Tuesday, November 16, 2004

Shake a few trees and out flies local talent

I went to eat dinner at Crescent City Grill with Chef O from l’Etoile and a bunch of summer L’Etoilers to celebrate the end of the most successful season ever (on a ripe summer Saturday, they would sell 1700 croissants and I may have lugged 1700 lbs of fruit, though the latter is probably only in my perception of things).

We chatted with the Crescent City chef afterwards and I have to put in a plug for the place. You can go there on a Monday and get a degustation menu (the chef serves you whatever he damn pleases) of many fantastic courses for a price that would make a New Yorker gawk in amazement. And the food is far from ho-hum boring or conventional. Forget good manners: run your finger through some of the sauces on your plate (or on the plate of your neighbor) and give it a good lick: sensational! The preparations are cool and creative. [You think that's just standard food talk? I don't think so. 99% of eateries around here are anything but creative. Tasty? Sure. Creative? Not so much] And, just to keep my favorite descriptors in place -- it's all so fresh and honest.

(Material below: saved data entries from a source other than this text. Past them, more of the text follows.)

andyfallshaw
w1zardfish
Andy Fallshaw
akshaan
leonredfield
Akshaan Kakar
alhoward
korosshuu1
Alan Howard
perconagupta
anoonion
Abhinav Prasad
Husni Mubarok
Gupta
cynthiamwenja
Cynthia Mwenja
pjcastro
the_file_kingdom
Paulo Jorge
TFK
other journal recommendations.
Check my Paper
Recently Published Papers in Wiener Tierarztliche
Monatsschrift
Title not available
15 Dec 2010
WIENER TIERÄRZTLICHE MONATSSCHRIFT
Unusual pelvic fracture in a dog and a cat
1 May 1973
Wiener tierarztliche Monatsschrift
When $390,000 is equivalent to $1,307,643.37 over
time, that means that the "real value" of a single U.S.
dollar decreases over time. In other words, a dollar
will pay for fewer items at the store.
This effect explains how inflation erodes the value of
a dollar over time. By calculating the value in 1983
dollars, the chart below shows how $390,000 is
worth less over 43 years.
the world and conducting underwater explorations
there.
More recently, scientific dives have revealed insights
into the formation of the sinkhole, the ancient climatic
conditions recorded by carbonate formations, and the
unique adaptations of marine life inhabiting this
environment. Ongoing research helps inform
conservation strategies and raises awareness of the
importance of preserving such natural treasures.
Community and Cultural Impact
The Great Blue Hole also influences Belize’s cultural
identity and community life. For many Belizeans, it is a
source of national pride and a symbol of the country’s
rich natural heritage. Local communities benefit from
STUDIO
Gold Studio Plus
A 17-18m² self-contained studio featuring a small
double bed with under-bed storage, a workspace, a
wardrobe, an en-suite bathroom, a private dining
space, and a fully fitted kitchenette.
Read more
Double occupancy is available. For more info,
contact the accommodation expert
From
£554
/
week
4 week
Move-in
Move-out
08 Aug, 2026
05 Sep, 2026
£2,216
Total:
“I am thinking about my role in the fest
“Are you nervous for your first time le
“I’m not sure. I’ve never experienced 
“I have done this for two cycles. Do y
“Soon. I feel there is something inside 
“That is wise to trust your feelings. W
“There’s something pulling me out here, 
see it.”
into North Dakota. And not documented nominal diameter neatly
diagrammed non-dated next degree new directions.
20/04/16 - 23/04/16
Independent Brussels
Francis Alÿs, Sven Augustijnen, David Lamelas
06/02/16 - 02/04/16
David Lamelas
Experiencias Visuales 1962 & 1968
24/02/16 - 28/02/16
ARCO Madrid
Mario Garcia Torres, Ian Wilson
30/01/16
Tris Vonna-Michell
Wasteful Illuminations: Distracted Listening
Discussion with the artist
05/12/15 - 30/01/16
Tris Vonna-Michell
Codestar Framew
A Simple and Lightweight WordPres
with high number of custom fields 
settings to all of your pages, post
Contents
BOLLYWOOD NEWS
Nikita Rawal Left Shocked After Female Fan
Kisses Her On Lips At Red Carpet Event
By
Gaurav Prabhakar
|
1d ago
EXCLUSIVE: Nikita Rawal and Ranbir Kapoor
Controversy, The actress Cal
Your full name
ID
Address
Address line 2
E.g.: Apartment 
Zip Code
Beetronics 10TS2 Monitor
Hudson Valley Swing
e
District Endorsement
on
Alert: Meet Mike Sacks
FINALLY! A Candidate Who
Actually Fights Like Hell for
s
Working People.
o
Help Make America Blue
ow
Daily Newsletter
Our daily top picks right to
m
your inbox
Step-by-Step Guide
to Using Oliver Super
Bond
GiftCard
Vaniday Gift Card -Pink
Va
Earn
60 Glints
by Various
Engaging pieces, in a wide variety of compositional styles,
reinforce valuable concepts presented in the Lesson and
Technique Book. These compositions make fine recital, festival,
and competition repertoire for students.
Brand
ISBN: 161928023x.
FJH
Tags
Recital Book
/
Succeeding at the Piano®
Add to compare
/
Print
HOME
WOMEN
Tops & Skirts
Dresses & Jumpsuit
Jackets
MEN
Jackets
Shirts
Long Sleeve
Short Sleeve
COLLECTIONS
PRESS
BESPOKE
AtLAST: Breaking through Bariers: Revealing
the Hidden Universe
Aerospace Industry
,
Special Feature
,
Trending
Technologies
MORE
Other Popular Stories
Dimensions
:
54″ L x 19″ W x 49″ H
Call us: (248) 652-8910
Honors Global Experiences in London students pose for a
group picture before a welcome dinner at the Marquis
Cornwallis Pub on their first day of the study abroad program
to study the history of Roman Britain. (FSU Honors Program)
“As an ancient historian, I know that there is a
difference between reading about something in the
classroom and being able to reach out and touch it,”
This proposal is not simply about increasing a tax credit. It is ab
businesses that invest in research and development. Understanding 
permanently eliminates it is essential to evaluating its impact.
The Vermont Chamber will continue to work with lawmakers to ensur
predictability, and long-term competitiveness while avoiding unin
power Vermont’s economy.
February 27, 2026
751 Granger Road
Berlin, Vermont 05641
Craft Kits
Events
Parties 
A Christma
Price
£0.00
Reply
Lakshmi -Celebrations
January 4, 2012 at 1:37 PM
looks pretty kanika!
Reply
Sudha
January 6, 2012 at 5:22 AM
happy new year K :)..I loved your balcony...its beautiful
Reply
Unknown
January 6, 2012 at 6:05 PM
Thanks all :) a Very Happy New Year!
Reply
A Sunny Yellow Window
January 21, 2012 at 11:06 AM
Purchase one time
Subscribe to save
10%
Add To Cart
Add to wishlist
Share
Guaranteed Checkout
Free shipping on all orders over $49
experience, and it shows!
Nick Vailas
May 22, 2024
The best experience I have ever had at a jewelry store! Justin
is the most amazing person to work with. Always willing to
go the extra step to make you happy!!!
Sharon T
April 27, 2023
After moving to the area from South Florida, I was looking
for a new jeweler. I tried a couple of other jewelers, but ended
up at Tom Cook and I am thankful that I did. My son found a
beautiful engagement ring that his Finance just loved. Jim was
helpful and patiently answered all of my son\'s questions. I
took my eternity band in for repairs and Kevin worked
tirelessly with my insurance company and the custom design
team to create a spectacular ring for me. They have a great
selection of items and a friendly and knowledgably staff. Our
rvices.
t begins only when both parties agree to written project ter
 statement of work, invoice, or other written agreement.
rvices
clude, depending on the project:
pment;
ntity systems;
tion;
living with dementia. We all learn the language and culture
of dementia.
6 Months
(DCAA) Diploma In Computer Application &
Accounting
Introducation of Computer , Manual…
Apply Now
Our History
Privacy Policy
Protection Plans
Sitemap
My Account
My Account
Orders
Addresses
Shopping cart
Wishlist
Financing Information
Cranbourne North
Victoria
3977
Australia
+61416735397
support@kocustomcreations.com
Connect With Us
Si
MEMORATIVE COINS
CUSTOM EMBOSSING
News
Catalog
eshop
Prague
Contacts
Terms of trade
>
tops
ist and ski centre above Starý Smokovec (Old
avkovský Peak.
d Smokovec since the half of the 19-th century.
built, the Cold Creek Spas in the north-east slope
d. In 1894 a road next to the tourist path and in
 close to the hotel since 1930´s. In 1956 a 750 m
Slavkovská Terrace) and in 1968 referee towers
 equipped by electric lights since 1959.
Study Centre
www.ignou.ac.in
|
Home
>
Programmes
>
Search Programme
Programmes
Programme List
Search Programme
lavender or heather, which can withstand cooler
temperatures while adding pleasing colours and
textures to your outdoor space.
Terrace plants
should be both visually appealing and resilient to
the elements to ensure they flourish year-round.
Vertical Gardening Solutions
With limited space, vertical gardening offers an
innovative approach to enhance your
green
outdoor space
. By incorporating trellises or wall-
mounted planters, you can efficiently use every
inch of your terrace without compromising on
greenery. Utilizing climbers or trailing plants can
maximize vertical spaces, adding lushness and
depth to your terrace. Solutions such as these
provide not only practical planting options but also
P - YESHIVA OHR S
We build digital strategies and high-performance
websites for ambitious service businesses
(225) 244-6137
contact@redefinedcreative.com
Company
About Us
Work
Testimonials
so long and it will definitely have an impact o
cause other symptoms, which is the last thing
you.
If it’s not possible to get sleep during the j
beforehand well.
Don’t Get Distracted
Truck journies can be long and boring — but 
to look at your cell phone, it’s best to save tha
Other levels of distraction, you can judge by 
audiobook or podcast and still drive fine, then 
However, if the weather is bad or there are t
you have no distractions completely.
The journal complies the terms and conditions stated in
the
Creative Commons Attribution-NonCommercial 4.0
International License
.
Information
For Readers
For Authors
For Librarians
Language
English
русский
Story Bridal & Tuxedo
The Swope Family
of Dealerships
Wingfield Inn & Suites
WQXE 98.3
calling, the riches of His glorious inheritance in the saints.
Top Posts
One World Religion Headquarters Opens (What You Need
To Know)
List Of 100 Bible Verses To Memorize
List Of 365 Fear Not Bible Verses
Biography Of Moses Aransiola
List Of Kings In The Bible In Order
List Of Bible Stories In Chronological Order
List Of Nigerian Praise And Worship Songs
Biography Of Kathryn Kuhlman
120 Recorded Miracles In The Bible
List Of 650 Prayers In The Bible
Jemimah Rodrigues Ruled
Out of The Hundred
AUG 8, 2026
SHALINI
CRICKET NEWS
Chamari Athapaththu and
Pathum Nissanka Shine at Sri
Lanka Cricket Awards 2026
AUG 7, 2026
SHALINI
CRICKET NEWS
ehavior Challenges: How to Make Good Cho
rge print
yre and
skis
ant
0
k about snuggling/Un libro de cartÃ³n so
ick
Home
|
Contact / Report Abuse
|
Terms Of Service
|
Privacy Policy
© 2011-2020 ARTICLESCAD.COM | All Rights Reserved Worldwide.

I also talked to someone (Gail) who has been paying her bills as a L’Etoile baker (yes, a familiar pattern), but who has recently opened a chocolate shop of her own – the realization of a life-long dream. You absolutely must visit her website and/or her small little retail outlet and buy the stuff now, before the limos from distant places pull up and beat you to it. Her chocolates are like no other chocolates you’ll find on this side of the Mississippi. Sophisticated and clever, the Ambrosius will (I am certain of this) eventually knock the socks off the other (Seattle-based) chocolatier of choice (Fran’s). Someone did you a favor lately? Send them a small box from GailAmbrosius.com You’ll be forever their hero.